Commenting on the publication of the Scottish Government’s Climate Change (Emissions Reduction Targets) (Scotland) Bill, NFU Scotland president Andrew McCornick said: “Like other industries, agriculture is continually striving to produce more with less – thereby mitigating the effects of climate change by reducing its emission output, whilst helping to provide food security.

“Farming is a biological process and therefore zero emissions from production are not possible," stressed Mr McCornick. "However, Scottish farmers and crofters are enthusiastically adopting new technology and knowledge to offset carbon emissions in a range of different ways.

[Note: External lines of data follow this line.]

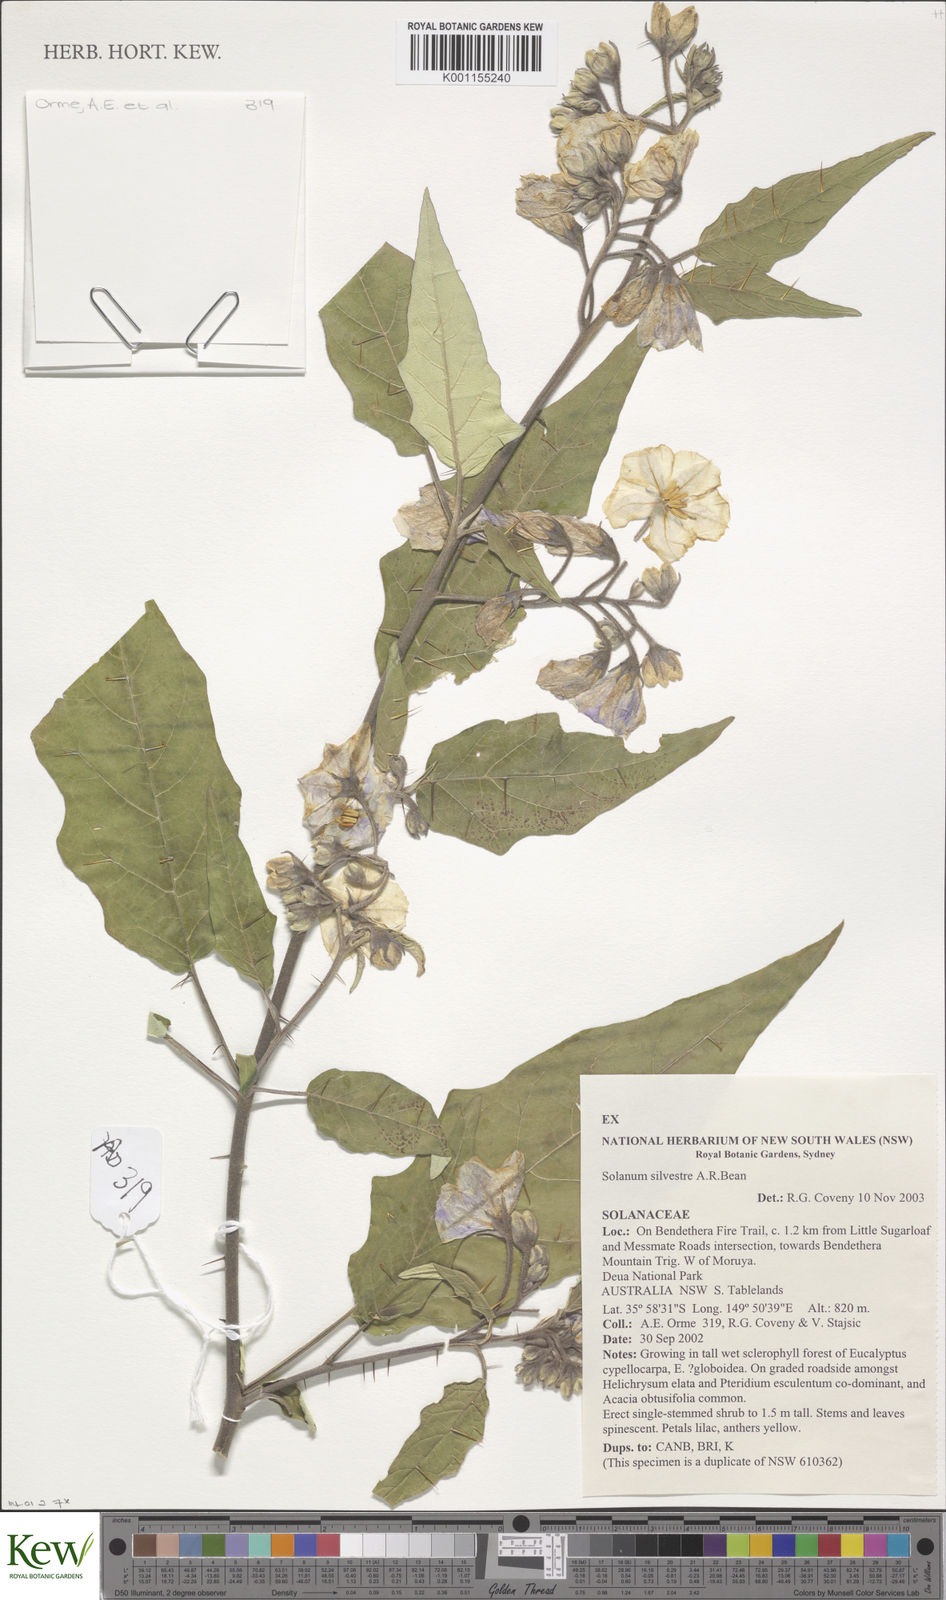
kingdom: Plantae
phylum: Tracheophyta
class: Magnoliopsida
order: Solanales
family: Solanaceae
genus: Solanum
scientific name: Solanum silvestre
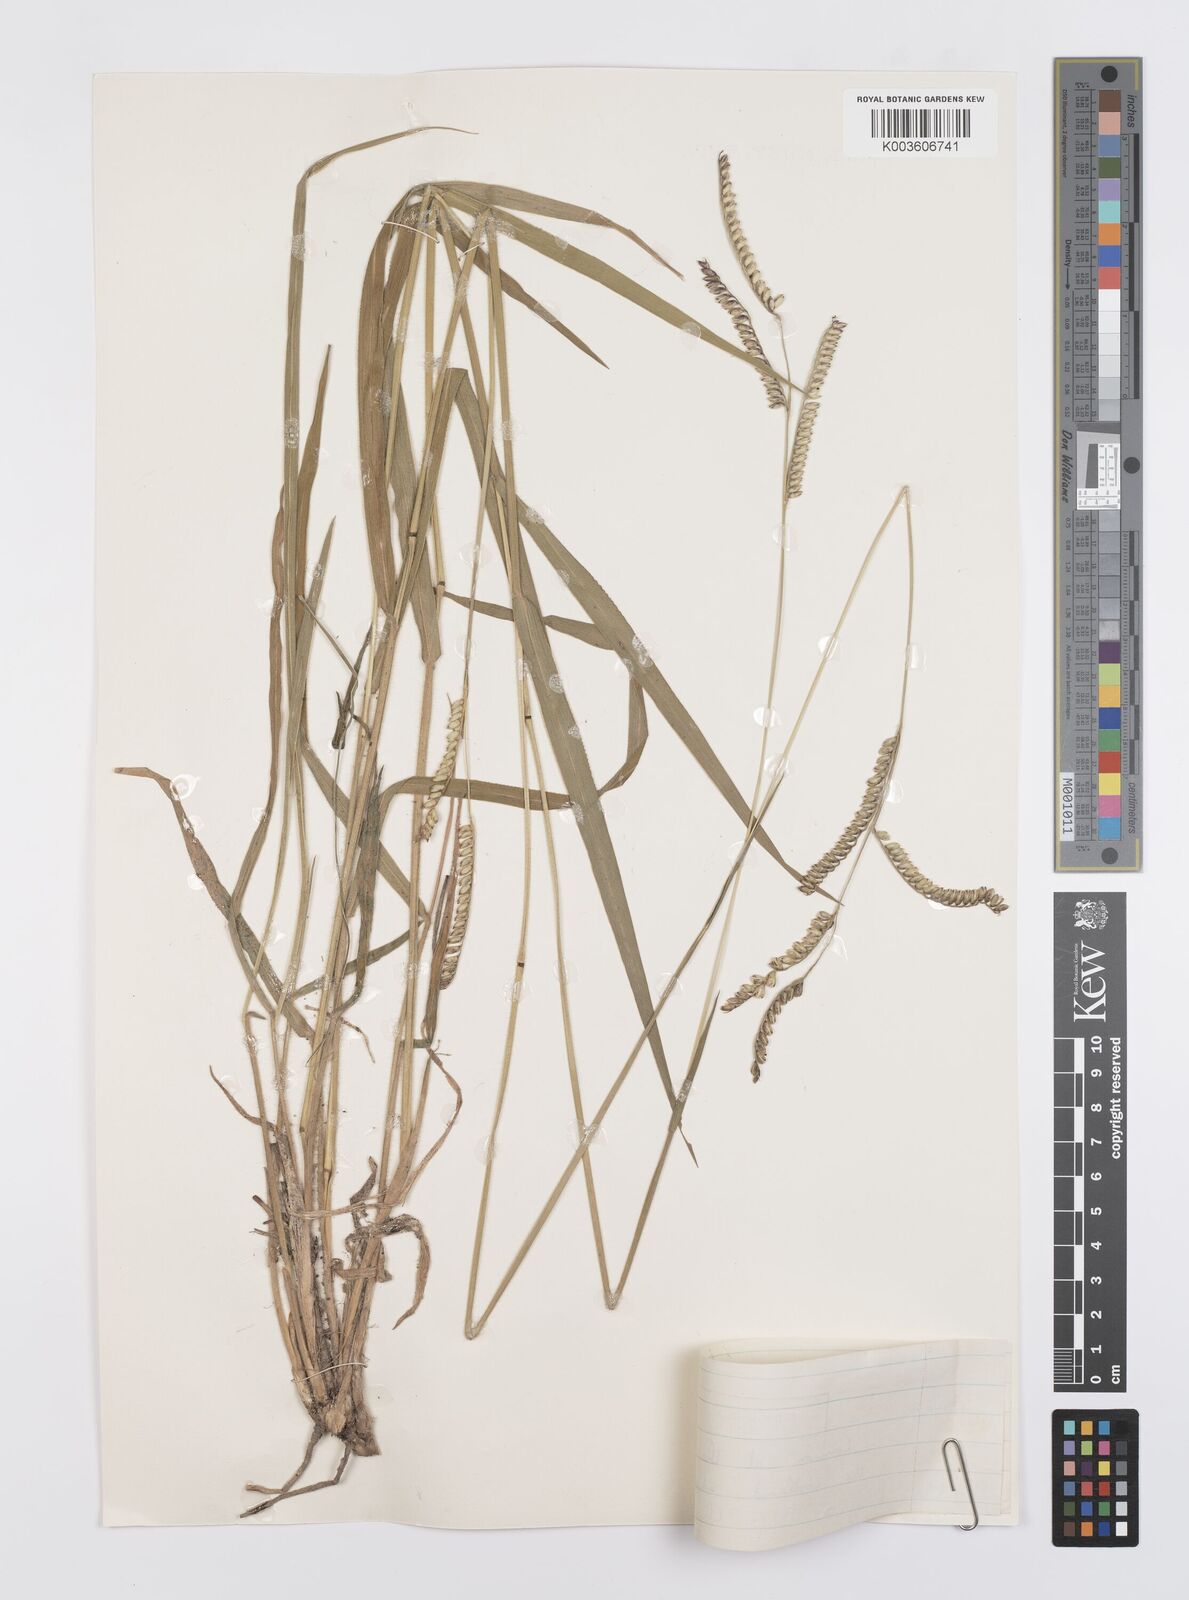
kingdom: Plantae
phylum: Tracheophyta
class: Liliopsida
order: Poales
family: Poaceae
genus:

"Just a few examples would be peatlands management, testing of soils, expansion in precision farming, and planting of agro-forestry – as well as uptake of schemes such as ‘Farming for a Better Climate’ and the Beef Efficiency Scheme," he said. "It is the view of NFUS that any carbon accounting scheme should give credit to these progressive practices, allowing for Scotland to be the most carbon efficient farming system in the world.

“The Scottish Government’s Climate Change (Emissions Reduction Targets) Bill set out ambitious new targets which will challenge both individuals and industry. Like other industries that will also need to step up, we are determined to play our part as a key industry in rural Scotland to help meet these new targets. A progressive Scottish agricultural industry will be one that meets consumers’ needs and environmental ambitions whilst also becoming more profitable and productive.

“It is right and proper that Scottish agriculture shows willingness to play its part and NFUS is committed to playing a positive role in that effort," he said. "We will work with Scottish Government in a constructive manner to develop and progress policies that reduce carbon emissions from farming and allow the industry to grow and become profitable.”